INSTRUCTIONS TO FOLLOW: According to the text on matters faithful and worldly, what does the rediscovered book purport to be?

Sunday, September 14, 2008

Upon Matters Both Faithful and Worldly

What a mess the world is in! There are times when I consider it apposite to retreat back into the bunker and lose myself in the private library I have accumulated over the last forty years. There among the moldy smells and dusty bookcovers I only the other day rediscovered a book purchased in a different era of my life.

What might this book tell me about the nature of humanity, of its self-governance, of its quest to understand the infinite? What can it tell us, from the ancient past, of our own day?

The book purports to be a journal of travels by a ship's surgeon of the eighteenth century. That he visited some fairly exotic lands can be adduced from the very first paragraph quoted below, as the literate of the strange, remote nation he visited had a very different orthography than any previously known. The other facts noted down, too, were strange to my way of thinking, and redolent of issues that still haunt our minds in 2008.

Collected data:
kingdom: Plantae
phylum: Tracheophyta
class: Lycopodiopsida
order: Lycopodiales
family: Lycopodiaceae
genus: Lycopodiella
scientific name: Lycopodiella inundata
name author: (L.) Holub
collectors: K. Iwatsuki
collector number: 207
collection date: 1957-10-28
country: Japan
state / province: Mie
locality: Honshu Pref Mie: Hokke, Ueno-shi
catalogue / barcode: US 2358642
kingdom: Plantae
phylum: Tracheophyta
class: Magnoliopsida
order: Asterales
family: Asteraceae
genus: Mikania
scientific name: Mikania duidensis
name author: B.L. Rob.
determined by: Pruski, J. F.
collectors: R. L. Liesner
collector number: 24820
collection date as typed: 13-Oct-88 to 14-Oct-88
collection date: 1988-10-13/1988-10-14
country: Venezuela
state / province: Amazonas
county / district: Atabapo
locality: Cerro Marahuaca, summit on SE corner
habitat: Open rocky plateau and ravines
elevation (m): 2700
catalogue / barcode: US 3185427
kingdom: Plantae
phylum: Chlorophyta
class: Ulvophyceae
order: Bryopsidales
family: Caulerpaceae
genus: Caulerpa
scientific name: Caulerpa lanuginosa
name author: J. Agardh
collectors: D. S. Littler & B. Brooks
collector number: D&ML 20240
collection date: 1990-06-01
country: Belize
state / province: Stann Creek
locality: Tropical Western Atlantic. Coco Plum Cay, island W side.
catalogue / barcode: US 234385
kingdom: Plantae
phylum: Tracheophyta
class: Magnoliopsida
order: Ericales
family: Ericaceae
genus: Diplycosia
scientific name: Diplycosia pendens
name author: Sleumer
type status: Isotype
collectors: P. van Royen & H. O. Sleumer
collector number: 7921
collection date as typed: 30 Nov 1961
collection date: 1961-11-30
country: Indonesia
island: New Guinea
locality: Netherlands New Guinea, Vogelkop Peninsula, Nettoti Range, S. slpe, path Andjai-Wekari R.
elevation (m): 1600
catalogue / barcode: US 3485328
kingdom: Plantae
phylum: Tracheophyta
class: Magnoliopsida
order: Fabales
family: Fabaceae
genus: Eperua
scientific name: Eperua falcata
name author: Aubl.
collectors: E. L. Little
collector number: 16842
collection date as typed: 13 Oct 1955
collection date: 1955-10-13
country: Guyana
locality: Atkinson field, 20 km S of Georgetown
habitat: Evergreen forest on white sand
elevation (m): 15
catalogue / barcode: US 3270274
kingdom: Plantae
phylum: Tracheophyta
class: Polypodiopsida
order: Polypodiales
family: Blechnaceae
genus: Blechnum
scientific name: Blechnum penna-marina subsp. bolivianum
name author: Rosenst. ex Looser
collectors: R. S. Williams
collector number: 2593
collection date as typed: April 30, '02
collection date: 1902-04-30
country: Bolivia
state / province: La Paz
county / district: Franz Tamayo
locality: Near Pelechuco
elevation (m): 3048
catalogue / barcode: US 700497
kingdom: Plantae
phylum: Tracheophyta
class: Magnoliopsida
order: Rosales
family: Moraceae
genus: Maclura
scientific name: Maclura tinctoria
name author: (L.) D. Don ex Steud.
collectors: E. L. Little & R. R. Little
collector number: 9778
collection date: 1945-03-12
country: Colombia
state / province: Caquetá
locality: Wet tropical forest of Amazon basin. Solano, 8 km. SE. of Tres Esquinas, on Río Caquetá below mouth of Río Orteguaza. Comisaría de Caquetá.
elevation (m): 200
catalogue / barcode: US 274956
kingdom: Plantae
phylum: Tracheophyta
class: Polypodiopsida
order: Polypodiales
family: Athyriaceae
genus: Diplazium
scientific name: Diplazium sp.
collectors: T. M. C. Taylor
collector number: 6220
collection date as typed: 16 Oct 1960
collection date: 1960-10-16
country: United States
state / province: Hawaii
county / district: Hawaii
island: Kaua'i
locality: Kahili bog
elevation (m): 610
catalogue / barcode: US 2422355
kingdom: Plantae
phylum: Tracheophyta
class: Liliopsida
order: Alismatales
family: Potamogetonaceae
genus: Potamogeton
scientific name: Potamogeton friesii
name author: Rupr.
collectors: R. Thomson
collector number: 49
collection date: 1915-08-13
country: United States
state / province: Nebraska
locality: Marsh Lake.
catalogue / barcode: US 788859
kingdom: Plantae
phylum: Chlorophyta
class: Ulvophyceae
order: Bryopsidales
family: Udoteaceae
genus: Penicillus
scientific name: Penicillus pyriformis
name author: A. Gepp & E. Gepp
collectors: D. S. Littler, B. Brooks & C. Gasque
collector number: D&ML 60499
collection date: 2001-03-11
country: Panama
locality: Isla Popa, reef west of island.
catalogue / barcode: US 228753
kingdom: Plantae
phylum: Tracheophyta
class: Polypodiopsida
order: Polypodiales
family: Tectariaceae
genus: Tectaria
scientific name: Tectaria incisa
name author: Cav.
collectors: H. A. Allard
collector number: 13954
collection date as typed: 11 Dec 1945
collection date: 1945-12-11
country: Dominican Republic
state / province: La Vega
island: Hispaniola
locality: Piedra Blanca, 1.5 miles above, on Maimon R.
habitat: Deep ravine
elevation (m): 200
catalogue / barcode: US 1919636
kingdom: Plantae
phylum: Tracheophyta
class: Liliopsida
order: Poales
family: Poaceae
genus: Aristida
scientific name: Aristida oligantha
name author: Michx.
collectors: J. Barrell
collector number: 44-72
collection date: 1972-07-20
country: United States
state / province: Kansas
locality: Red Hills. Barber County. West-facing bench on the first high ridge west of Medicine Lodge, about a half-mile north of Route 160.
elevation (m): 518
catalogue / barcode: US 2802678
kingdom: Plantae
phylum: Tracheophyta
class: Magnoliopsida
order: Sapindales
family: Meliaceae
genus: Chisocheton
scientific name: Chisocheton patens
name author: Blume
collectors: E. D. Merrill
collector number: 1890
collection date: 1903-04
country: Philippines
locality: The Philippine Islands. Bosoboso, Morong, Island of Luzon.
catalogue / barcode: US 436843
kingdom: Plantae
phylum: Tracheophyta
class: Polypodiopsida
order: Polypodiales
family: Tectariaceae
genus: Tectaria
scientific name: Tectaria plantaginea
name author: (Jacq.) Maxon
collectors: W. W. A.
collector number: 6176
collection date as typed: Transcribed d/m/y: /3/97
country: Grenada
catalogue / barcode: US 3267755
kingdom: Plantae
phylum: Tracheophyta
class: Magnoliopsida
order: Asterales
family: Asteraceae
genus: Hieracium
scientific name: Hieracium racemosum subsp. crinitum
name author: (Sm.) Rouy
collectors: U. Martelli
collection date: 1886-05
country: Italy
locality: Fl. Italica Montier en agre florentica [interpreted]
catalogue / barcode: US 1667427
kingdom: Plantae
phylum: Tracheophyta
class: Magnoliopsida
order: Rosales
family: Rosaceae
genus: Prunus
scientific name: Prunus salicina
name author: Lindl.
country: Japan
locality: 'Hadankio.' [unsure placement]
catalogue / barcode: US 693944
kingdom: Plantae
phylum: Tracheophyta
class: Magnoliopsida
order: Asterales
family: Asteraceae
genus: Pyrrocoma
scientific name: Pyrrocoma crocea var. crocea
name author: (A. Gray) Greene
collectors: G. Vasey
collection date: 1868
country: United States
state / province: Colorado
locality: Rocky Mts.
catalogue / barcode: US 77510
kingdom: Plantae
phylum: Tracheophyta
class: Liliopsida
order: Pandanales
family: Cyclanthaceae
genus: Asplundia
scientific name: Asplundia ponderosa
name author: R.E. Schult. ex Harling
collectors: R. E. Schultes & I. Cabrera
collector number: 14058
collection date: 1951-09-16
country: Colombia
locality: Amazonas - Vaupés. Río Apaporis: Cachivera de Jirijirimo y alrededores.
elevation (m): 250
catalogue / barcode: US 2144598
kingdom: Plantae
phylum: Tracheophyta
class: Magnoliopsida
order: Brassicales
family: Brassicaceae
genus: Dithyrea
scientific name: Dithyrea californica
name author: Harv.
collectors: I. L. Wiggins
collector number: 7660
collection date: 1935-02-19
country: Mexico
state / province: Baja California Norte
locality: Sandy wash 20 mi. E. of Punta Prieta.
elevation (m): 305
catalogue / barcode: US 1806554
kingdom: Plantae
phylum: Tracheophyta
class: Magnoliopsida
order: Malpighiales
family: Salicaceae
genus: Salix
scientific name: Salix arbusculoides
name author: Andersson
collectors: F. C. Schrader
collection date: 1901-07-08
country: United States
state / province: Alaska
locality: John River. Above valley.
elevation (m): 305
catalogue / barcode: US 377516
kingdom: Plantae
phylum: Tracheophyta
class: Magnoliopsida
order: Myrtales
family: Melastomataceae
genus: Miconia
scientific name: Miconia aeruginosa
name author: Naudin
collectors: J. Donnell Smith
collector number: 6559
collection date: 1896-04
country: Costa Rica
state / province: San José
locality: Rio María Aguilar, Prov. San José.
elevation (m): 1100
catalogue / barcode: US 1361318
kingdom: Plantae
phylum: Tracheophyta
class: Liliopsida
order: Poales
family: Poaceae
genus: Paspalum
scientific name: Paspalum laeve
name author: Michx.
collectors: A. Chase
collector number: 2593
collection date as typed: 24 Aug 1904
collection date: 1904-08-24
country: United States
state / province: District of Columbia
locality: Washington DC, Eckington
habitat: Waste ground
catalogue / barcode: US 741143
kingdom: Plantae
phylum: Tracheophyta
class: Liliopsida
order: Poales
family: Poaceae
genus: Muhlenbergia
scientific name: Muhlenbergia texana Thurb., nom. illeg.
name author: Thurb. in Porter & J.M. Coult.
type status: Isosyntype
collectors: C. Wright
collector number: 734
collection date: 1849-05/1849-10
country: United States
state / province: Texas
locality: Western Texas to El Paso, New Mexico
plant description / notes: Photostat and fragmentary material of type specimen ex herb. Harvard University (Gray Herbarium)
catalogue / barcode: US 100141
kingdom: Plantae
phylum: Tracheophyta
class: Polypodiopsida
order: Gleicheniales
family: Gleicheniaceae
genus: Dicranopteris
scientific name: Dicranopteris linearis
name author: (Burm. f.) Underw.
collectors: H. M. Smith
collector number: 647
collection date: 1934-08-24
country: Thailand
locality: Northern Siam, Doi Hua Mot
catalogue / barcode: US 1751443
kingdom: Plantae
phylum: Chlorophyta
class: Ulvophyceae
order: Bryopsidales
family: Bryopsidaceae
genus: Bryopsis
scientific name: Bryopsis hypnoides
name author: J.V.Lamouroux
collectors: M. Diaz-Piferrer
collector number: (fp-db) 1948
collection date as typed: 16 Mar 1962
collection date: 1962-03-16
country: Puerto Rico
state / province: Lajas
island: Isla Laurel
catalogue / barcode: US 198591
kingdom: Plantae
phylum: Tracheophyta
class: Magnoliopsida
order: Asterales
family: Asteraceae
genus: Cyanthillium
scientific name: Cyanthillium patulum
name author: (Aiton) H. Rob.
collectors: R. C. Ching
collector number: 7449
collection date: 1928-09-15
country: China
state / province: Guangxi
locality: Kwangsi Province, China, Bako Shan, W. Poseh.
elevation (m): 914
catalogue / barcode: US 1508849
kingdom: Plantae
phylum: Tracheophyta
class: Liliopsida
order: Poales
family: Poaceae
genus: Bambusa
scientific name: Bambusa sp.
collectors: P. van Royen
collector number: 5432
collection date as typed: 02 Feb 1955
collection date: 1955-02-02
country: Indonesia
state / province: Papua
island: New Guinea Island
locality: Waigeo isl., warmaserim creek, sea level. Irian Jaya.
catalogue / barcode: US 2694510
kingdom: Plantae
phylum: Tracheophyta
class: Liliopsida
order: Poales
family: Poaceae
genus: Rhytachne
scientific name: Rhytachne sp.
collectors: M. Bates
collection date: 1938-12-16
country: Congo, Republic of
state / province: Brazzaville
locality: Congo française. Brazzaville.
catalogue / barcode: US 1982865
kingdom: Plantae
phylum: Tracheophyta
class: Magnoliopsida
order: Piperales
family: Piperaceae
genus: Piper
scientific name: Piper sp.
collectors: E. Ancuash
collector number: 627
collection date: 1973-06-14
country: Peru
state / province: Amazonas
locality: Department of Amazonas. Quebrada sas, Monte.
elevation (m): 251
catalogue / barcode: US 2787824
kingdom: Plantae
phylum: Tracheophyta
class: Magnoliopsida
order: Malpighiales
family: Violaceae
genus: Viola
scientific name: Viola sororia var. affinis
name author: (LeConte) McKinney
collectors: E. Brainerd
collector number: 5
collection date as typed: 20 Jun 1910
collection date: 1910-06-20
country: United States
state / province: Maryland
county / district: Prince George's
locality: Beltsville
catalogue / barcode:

ANSWER BELOW: A journal of travels by a ship's surgeon of the eighteenth century.